**Exercise prompt**. Find every line below that contains the word "guide", and copy each of those lines in full.

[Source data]
#####

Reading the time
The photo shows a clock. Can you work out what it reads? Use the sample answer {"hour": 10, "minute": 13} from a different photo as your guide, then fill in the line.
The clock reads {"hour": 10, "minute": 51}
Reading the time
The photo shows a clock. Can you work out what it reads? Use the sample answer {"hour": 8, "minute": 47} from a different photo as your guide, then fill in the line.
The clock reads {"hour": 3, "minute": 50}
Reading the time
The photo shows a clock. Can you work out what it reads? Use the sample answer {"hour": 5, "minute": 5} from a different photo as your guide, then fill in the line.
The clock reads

#####

**Answer to the problem**.
The photo shows a clock. Can you work out what it reads? Use the sample answer {"hour": 10, "minute": 13} from a different photo as your guide, then fill in the line.
The photo shows a clock. Can you work out what it reads? Use the sample answer {"hour": 8, "minute": 47} from a different photo as your guide, then fill in the line.
The photo shows a clock. Can you work out what it reads? Use the sample answer {"hour": 5, "minute": 5} from a different photo as your guide, then fill in the line.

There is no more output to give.